Plenty of graph options
Other users looking to benefit from the advantages of graph databases have various technology options. In addition to Neo4j, vendors of native graph databases include Cambridge Semantics, Cray, Franz, Ontotext and TigerGraph. Cloud platform market leader AWS also offers a graph database called Amazon Neptune, launched in late 2017.
Graph technology is available from other cloud providers, too. Microsoft's Azure Cosmos DB multimodel database can be used to store and manage graph data. IBM supports the JanusGraph open source database in its cloud via a managed service called Compose for JanusGraph.
In addition, relational databases such as Oracle Database and Microsoft SQL Server can do graph processing and analytics. Graph functions are similarly supported in other types of NoSQL database management systems from DataStax, MarkLogic, Redis and others. Meanwhile, the Apache Spark analytical engine supports parallel graph computation.
Historically, graph databases have been divided into two categories. In addition to those that support property graphs with nodes and edges, there are RDF databases that are based on the Resource Description Framework and focus on the semantic aspects of data, storing information in triples that comprise nouns, verbs and objects. But that distinction is blurring as vendors move to support both types.
Powering the grid with graphs
Guangyi Liu has begun to work with TigerGraph's massively parallel processing graph database as part of an effort to build a system that matches electricity supply-and-demand on the fly.

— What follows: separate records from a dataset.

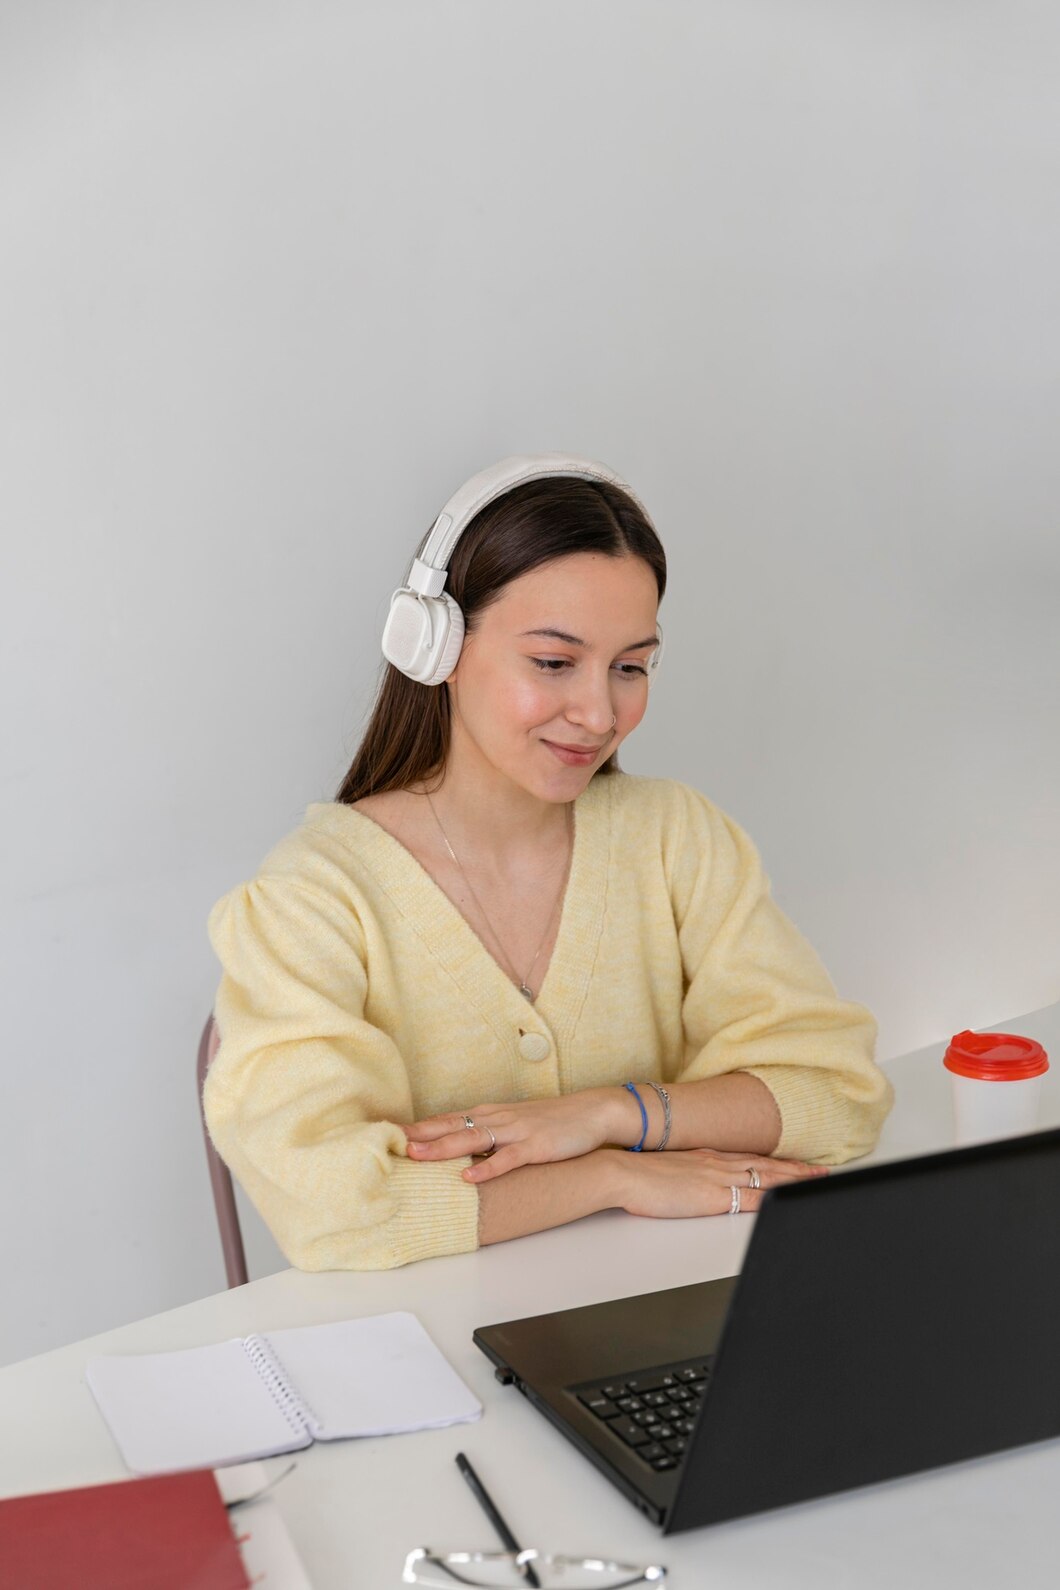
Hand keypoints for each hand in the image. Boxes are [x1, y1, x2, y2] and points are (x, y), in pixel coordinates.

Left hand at [404, 1090, 622, 1183]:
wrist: (592, 1112)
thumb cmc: (552, 1121)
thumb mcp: (515, 1124)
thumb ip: (489, 1134)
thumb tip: (460, 1150)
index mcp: (492, 1113)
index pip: (449, 1118)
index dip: (421, 1127)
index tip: (392, 1134)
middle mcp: (500, 1118)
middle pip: (454, 1125)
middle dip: (423, 1135)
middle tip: (394, 1144)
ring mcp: (518, 1131)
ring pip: (474, 1138)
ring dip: (444, 1147)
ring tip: (419, 1156)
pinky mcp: (536, 1146)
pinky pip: (508, 1158)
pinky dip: (488, 1167)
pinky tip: (469, 1176)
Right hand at [616, 1147, 828, 1218]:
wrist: (621, 1173)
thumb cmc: (636, 1173)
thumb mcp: (667, 1167)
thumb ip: (684, 1172)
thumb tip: (690, 1179)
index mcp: (706, 1157)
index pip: (749, 1158)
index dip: (775, 1161)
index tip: (794, 1163)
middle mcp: (717, 1163)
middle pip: (765, 1165)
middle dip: (795, 1169)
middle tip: (820, 1171)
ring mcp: (716, 1178)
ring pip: (766, 1178)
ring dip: (793, 1179)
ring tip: (816, 1180)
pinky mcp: (712, 1197)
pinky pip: (750, 1198)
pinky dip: (773, 1198)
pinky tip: (787, 1200)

Bringing real-time analytics performance to electrical power distribution has been a holy grail in the utility industry, said Liu, CTO at the Global Energy Interconnection Research Institute North America. GEIRINA is an R&D center in San Jose, Calif., that's affiliated with the State Grid of China, a government-owned utility based in Beijing.
Liu's team is looking to do large-scale linear equation processing on a topology representing signals from the millions of sensors, actuators, relays and switches on a power grid. The project, which began in 2015, originally tested out Oracle's relational database software. But like Jarasch, Liu found drawbacks to the relational approach.
"With the Oracle database, you need to convert tables into a data structure representing the topology of the system," Liu said. With TigerGraph, however, "the topology is right there," he added. The graph database also makes it possible to do data searches and calculations in parallel, according to Liu.
Philip Howard, an analyst at London-based Bloor Research, said he expects the use of graph technology to continue to expand. In particular, he pointed to the advantages of graph databases over relational software for the large-scale "who knows who?" questions that underlie many modern applications.
Yet graph tools are currently often used as an adjunct to relational databases or other types of NoSQL systems, if at all, Howard said. Graphs may offer a more natural way to model and connect data, he noted, but IT teams tend to think "inside the box" when evaluating and selecting data management platforms.